We have lifted our GDP forecasts for 2017 and 2018 about half a point to 2.3%, as capex is boosted by an improved export outlook, which in turn is driven by the global capex cycle. The difficult formation of a new government – while not encouraging with regard to Germany’s longer-term challenges – should have limited impact on the short-term outlook.
After Q3’s stronger-than-expected 0.8% rise in GDP, sentiment indicators do not herald a noticeable slowdown. With Q4 growth likely north of 0.5% qoq, 2018 will start with around 1% carry-over. The expansion in machinery & equipment investment looks set to continue in 2018. The export outlook has brightened, capacity utilisation has risen strongly and ‘animal spirits’ have returned. This suggests that employment can expand by at least 1% in 2018 (almost 1 ½% in 2017) providing a solid basis for private consumption growth. In 2018 collective wage agreements for 9.7m of 32.5m employees are up for renewal, among them mechanical & electrical engineering (3.9m), construction (0.7m) and public sector (federal & local level) (2.5m). Despite full order books and a pressing lack of qualified labour, the IG Metall union is demanding the possibility to reduce weekly working hours to 28h (from 35 west, 38h east). This would result in a strong markdown on the achievable pay rise (IGM is demanding 6%). We expect that employers will try to postpone the discussion about working hours and accept a comparatively high wage increase of clearly above 3% (although the car industry, where the advent of the electric car is threatening jobs, might be more inclined to go with IGM). Even if 3% plus sets a benchmark for the 2018 wage round, more muted pay rises in sectors not up for renewal should limit the overall increase in hourly pay to around 2 ¾%. With headline inflation averaging 1 ¾%, this should allow for consumption growth of close to 2%.
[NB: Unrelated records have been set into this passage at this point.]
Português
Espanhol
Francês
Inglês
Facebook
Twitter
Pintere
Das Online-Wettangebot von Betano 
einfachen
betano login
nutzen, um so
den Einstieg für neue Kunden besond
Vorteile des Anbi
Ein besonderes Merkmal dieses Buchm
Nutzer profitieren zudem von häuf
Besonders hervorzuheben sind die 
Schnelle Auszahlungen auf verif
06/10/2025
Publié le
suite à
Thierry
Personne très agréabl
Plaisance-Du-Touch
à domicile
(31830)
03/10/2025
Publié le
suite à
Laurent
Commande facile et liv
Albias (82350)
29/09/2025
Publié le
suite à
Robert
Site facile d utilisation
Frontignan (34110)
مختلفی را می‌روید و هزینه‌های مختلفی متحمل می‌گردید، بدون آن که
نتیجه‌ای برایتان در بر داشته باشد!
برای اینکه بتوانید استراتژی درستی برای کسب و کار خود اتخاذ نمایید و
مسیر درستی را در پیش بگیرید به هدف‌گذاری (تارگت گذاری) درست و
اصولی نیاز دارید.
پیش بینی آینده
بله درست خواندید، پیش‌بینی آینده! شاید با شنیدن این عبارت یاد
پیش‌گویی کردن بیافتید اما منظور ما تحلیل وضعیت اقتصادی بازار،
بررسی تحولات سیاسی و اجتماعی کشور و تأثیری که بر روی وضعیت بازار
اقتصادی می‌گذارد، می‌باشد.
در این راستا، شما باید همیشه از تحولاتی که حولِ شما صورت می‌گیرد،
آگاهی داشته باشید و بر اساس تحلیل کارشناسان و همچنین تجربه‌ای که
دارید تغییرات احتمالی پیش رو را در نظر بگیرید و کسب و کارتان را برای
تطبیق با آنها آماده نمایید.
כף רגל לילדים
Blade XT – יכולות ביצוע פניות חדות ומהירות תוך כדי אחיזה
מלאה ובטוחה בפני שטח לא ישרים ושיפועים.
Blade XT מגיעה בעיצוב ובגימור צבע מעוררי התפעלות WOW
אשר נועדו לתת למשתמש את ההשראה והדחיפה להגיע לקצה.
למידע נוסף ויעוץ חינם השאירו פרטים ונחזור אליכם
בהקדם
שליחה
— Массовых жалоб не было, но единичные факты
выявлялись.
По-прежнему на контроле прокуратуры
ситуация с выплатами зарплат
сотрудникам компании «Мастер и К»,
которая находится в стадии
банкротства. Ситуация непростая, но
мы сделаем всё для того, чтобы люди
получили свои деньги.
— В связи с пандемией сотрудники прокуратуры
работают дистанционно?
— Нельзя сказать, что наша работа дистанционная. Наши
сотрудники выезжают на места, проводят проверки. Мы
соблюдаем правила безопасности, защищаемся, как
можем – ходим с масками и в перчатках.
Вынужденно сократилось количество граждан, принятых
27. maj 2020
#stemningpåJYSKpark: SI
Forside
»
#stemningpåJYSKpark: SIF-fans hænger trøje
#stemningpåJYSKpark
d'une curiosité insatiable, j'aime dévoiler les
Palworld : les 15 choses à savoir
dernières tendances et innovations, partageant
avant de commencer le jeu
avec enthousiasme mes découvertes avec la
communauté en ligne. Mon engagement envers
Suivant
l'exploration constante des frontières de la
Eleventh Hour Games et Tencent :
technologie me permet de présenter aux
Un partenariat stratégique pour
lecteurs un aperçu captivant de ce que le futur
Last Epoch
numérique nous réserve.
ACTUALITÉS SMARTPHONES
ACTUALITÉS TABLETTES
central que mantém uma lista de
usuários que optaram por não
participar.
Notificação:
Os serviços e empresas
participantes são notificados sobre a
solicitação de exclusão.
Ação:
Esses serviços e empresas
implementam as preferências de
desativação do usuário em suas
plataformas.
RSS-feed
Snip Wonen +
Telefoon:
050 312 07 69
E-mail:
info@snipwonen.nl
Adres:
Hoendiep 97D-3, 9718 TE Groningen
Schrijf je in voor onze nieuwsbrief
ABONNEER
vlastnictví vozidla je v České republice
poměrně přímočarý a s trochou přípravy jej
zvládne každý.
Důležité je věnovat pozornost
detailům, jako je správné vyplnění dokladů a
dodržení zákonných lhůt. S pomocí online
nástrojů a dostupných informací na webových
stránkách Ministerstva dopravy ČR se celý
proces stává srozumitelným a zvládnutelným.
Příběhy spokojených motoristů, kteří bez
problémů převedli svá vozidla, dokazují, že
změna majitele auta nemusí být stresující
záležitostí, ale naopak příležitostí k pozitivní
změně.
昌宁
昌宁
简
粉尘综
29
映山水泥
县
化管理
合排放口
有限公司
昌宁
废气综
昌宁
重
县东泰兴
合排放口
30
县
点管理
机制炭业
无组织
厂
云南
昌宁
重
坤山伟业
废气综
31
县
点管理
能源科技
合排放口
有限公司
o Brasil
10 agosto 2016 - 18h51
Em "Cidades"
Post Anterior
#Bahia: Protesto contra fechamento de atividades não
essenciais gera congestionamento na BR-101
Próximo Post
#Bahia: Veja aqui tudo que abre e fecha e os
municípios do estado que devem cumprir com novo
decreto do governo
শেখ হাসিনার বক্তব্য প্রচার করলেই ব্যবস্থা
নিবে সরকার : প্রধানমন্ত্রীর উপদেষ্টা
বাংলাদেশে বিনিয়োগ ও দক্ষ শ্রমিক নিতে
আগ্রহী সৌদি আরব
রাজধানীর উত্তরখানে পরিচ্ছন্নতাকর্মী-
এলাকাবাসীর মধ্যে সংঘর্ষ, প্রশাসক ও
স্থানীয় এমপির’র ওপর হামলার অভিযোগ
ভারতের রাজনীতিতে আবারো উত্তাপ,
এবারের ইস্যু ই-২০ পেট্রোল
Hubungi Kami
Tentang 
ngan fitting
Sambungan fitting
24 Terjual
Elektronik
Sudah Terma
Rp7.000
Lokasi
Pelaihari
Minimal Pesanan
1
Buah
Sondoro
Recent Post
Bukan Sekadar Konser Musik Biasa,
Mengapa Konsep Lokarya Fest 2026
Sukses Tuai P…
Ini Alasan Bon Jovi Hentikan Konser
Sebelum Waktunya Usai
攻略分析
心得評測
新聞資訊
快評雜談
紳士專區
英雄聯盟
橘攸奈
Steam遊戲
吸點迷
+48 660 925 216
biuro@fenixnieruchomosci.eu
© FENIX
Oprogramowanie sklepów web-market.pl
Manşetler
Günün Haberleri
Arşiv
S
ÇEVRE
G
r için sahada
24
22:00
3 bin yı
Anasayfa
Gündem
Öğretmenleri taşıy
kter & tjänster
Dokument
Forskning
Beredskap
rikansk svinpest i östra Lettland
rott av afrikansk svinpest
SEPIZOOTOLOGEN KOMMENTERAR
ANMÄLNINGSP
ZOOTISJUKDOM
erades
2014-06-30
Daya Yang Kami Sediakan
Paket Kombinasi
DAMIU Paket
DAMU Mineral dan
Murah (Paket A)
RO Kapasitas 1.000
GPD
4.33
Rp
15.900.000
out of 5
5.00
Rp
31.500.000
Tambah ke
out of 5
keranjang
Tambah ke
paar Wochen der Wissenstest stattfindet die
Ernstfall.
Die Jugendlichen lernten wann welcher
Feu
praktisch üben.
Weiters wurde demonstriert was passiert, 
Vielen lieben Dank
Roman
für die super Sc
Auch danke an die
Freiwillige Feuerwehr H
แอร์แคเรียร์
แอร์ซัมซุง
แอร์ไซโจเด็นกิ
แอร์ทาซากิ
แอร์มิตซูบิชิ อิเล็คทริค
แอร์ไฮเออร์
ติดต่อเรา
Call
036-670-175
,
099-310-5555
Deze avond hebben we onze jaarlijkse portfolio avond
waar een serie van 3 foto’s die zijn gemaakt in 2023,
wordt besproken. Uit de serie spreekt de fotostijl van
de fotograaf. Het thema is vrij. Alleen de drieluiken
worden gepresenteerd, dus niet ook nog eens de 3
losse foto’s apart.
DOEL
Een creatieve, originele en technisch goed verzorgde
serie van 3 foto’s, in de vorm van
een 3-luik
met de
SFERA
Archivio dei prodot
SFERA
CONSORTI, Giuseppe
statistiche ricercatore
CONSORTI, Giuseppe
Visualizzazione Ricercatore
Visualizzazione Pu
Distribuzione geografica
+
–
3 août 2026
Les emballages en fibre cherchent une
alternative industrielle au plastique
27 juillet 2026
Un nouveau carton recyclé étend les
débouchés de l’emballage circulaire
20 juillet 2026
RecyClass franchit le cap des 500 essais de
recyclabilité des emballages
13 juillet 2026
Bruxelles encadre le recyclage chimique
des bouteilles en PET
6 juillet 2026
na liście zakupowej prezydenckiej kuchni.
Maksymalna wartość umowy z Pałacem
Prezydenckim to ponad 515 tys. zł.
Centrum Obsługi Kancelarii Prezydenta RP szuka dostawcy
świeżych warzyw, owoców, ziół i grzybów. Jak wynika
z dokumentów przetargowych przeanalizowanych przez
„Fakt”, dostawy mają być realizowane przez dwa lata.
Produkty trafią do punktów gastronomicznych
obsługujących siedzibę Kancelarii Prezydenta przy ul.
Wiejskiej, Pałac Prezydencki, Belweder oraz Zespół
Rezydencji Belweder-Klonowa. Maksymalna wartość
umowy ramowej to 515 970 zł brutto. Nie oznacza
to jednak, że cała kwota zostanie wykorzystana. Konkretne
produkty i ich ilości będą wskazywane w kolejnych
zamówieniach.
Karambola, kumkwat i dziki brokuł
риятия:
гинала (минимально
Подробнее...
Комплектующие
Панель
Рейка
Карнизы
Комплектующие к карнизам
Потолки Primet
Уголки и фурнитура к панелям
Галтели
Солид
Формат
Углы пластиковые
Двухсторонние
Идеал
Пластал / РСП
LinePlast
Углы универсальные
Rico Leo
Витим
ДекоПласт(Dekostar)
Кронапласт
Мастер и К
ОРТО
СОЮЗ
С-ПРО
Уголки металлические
After the unexpected collapse of the Jamaica talks and President Steinmeier’s vehement appeal, a renewed Grand Coalition seems the likely scenario, although snap elections are a possibility if the SPD demands too much. We doubt that the SPD’s participation in government would open the fiscal floodgates. Despite booming tax revenues, we see the additional fiscal room limited to around EUR 40 at the federal level for the next four years (1.2% of GDP). Given foreseeable delays for enacting the 2018 budget, part of the fiscal impulse (around 1/4pp) might actually materialise in 2019. While the time-consuming path to the formation of a new government should not be a big dampener to the booming economy, it will likely result in more social give-aways and more bureaucratic hurdles in the labour and property markets for example.